THE TASK: Please return all of the records verbatim, with the pictures omitted.

[Start of Attachment]

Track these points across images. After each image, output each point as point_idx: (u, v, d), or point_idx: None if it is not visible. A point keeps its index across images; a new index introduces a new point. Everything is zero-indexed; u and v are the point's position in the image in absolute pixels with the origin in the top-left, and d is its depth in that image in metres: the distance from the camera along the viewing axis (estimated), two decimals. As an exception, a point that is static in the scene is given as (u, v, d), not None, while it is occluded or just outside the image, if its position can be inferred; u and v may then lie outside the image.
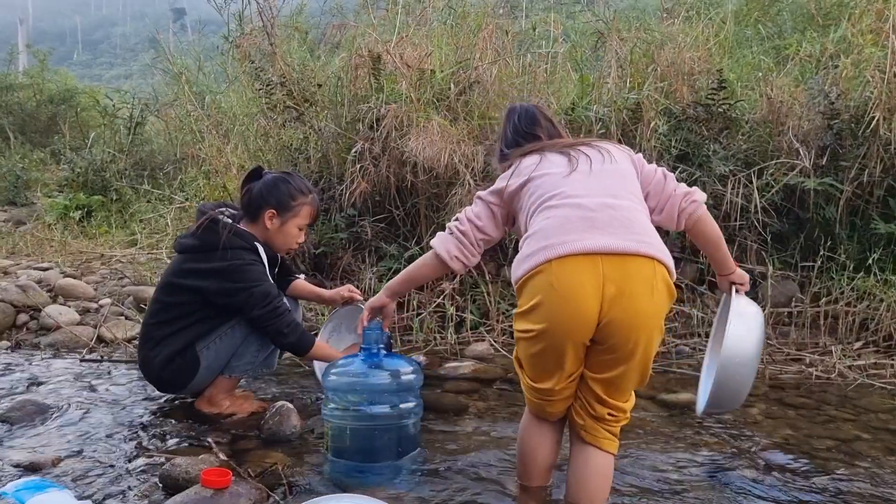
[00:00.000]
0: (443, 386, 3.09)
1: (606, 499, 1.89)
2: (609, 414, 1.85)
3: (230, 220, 2.61)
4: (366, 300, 2.48)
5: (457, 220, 2.05)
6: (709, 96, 4.29)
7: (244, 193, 2.67)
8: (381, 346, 2.25)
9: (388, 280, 2.43)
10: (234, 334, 2.59)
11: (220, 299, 2.54)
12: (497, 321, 3.85)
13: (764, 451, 2.49)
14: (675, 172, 4.04)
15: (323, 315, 3.82)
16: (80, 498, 1.93)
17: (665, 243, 4.13)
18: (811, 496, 2.13)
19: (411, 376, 2.25)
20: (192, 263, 2.56)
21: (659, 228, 1.91)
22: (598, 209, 1.78)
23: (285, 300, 2.70)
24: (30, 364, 3.35)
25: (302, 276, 3.04)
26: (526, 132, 2.11)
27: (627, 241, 1.73)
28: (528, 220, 1.87)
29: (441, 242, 2.02)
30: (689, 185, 4.04)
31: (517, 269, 1.82)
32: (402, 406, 2.23)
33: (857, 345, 3.68)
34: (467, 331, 3.84)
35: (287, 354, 2.92)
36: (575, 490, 1.88)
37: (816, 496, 2.14)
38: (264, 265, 2.60)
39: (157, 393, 2.86)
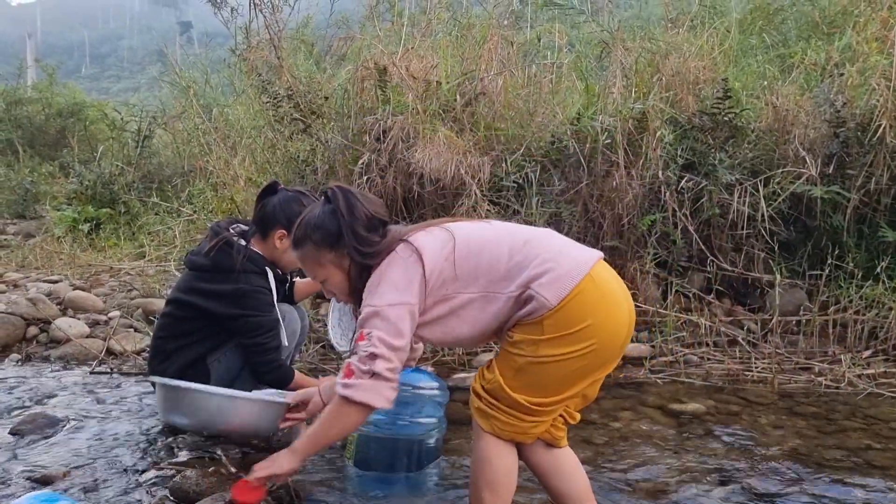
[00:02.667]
0: (451, 397, 3.08)
1: None
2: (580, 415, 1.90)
3: (243, 242, 2.61)
4: None
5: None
6: (714, 105, 4.30)
7: (259, 208, 2.66)
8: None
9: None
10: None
11: (223, 322, 2.56)
12: (504, 331, 3.84)
13: (773, 460, 2.48)
14: (681, 182, 4.10)
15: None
16: (91, 511, 1.94)
17: (672, 251, 4.09)
18: (822, 506, 2.13)
19: (437, 392, 2.28)
20: (202, 283, 2.57)
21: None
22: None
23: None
24: (40, 377, 3.37)
25: (296, 277, 3.02)
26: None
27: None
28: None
29: None
30: (696, 195, 4.10)
31: (550, 290, 1.67)
32: (425, 420, 2.26)
33: (867, 353, 3.66)
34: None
35: (297, 366, 2.93)
36: (577, 487, 1.88)
37: (827, 506, 2.13)
38: (272, 292, 2.60)
39: (167, 405, 2.88)
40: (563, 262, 1.70)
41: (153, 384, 2.34)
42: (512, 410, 1.74)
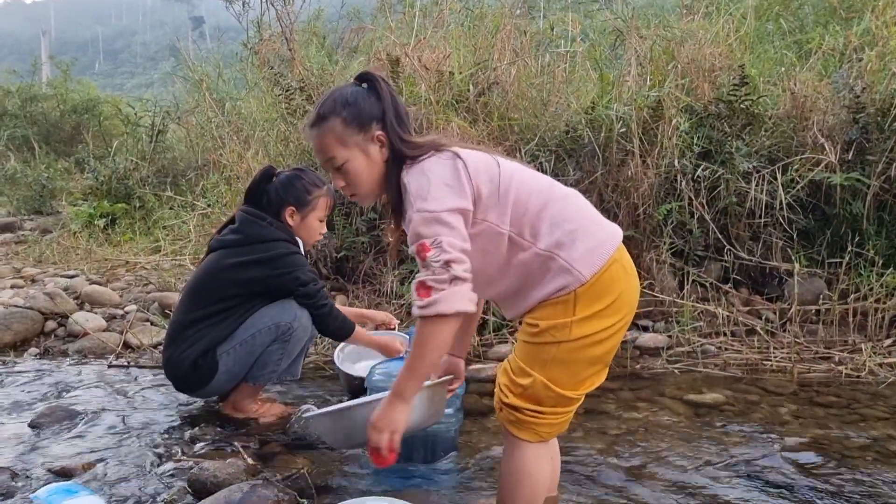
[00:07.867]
0: (466, 388, 3.07)
1: None
2: None
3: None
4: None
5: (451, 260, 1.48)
6: (731, 92, 4.25)
7: (262, 195, 2.71)
8: None
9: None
10: (254, 342, 2.60)
11: (263, 287, 2.60)
12: (519, 322, 3.82)
13: (794, 451, 2.45)
14: (697, 170, 4.05)
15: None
16: (109, 502, 1.95)
17: (689, 240, 4.03)
18: (843, 496, 2.10)
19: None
20: (236, 257, 2.60)
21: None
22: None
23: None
24: (58, 370, 3.40)
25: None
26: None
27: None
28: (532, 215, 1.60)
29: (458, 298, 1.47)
30: (713, 183, 4.05)
31: (584, 263, 1.56)
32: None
33: (888, 342, 3.61)
34: (490, 333, 3.82)
35: (311, 359, 2.93)
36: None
37: (848, 496, 2.10)
38: (304, 256, 2.71)
39: (184, 397, 2.89)
40: (596, 231, 1.60)
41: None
42: (557, 408, 1.62)
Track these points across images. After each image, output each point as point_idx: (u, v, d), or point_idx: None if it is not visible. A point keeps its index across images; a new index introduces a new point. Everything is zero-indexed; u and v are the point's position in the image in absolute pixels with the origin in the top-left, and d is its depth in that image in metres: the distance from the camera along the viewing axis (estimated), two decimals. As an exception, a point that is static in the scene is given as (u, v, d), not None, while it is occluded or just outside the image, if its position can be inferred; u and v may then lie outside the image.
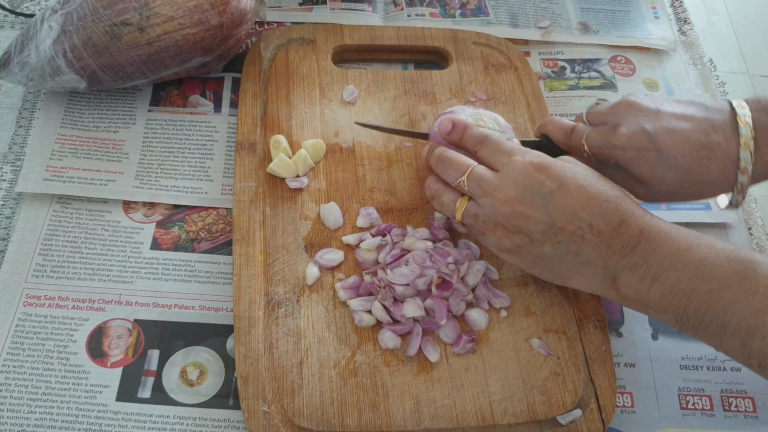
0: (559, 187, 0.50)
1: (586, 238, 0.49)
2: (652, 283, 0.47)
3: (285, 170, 0.61)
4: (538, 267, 0.53)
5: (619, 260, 0.49)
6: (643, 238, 0.48)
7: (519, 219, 0.51)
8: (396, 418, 0.52)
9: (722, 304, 0.44)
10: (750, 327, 0.43)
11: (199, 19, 0.61)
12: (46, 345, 0.54)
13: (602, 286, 0.51)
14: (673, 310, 0.47)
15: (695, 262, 0.46)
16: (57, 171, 0.63)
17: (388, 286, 0.55)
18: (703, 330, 0.46)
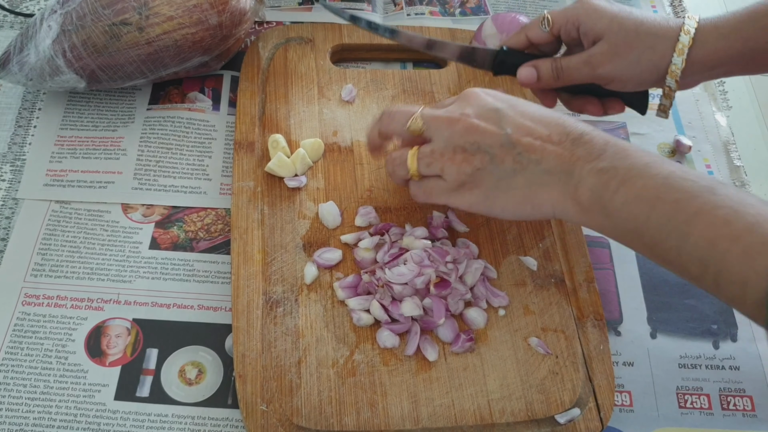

[End of Attachment]

TASK ANSWER:
Track these points across images. After each image, output each point as point_idx: (u, v, d), or point_idx: None if it is not visible. A point keeps its index across images; a new index introduces a new point. Everything is zero-indexed; u and v are the point's position in the image in absolute pixels with the origin in the top-left, and d is its depth in that image in metres: the distance from the camera along the viewing axis (estimated), two decimals. As an exception, a point that is static in the scene is given as (u, v, d), not None, while it is occluded or just outside the image, if its position can be inferred; u and v may then lie outside the image.
[00:00.000]
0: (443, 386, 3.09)
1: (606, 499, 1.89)
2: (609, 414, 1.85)
3: (230, 220, 2.61)
4: (366, 300, 2.48)
5: (457, 220, 2.05)
6: (709, 96, 4.29)
7: (244, 193, 2.67)
8: (381, 346, 2.25)
9: (388, 280, 2.43)
10: (234, 334, 2.59)
11: (220, 299, 2.54)
12: (497, 321, 3.85)
13: (764, 451, 2.49)
14: (675, 172, 4.04)
15: (323, 315, 3.82)
16: (80, 498, 1.93)
17: (665, 243, 4.13)
18: (811, 496, 2.13)
19: (411, 376, 2.25)
20: (192, 263, 2.56)
21: (659, 228, 1.91)
22: (598, 209, 1.78)
23: (285, 300, 2.70)
24: (30, 364, 3.35)
25: (302, 276, 3.04)
26: (526, 132, 2.11)
27: (627, 241, 1.73)
28: (528, 220, 1.87)
29: (441, 242, 2.02)
30: (689, 185, 4.04)
31: (517, 269, 1.82)
32: (402, 406, 2.23)
33: (857, 345, 3.68)
34: (467, 331, 3.84)
35: (287, 354, 2.92)
36: (575, 490, 1.88)
37: (816, 496, 2.14)
38: (264, 265, 2.60)
39: (157, 393, 2.86)
[00:02.667]
0: (451, 397, 3.08)
1: None
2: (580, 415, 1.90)
3: (243, 242, 2.61)
4: None
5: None
6: (714, 105, 4.30)
7: (259, 208, 2.66)
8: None
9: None
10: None
11: (223, 322, 2.56)
12: (504, 331, 3.84)
13: (773, 460, 2.48)
14: (681, 182, 4.10)
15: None
16: (91, 511, 1.94)
17: (672, 251, 4.09)
18: (822, 506, 2.13)
19: (437, 392, 2.28)
20: (202, 283, 2.57)
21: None
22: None
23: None
24: (40, 377, 3.37)
25: (296, 277, 3.02)
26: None
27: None
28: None
29: None
30: (696, 195, 4.10)
31: (550, 290, 1.67)
32: (425, 420, 2.26)
33: (867, 353, 3.66)
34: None
35: (297, 366, 2.93)
36: (577, 487, 1.88)
37: (827, 506, 2.13)
38: (272, 292, 2.60)
39: (167, 405, 2.88)
40: (563, 262, 1.70)
41: (153, 384, 2.34)
42: (512, 410, 1.74)
[00:07.867]
0: (466, 388, 3.07)
1: None
2: None
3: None
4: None
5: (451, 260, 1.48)
6: (731, 92, 4.25)
7: (262, 195, 2.71)
8: None
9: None
10: (254, 342, 2.60)
11: (263, 287, 2.60)
12: (519, 322, 3.82)
13: (794, 451, 2.45)
14: (697, 170, 4.05)
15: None
16: (109, 502, 1.95)
17: (689, 240, 4.03)
18: (843, 496, 2.10)
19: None
20: (236, 257, 2.60)
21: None
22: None
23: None
24: (58, 370, 3.40)
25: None
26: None
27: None
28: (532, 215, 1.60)
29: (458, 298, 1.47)
30: (713, 183, 4.05)
31: (584, 263, 1.56)
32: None
33: (888, 342, 3.61)
34: (490, 333, 3.82)
35: (311, 359, 2.93)
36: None
37: (848, 496, 2.10)
38: (304, 256, 2.71)
39: (184, 397, 2.89)
40: (596, 231, 1.60)
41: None
42: (557, 408, 1.62)
Track these points across images. After each image, output each point as point_idx: (u, v, d), or point_idx: None if it is not visible. A point keeps its index across images; a new index introduces a new point. Everything is zero-indexed; u and v are the point's position in the image in absolute pixels with the origin in the top-left, and d is its depth in that image in metres: the distance from the camera along the viewing axis (estimated), two decimals. As an exception, a point that is static in the scene is given as (u, v, d), not None, while it is occluded or just outside the image, if its position can be inferred; u and v may then lie outside the image.
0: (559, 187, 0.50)
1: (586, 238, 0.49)
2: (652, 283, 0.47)
3: (285, 170, 0.61)
4: (538, 267, 0.53)
5: (619, 260, 0.49)
6: (643, 238, 0.48)
7: (519, 219, 0.51)
8: (396, 418, 0.52)
9: (722, 304, 0.44)
10: (750, 327, 0.43)
11: (199, 19, 0.61)
12: (46, 345, 0.54)
13: (602, 286, 0.51)
14: (673, 310, 0.47)
15: (695, 262, 0.46)
16: (57, 171, 0.63)
17: (388, 286, 0.55)
18: (703, 330, 0.46)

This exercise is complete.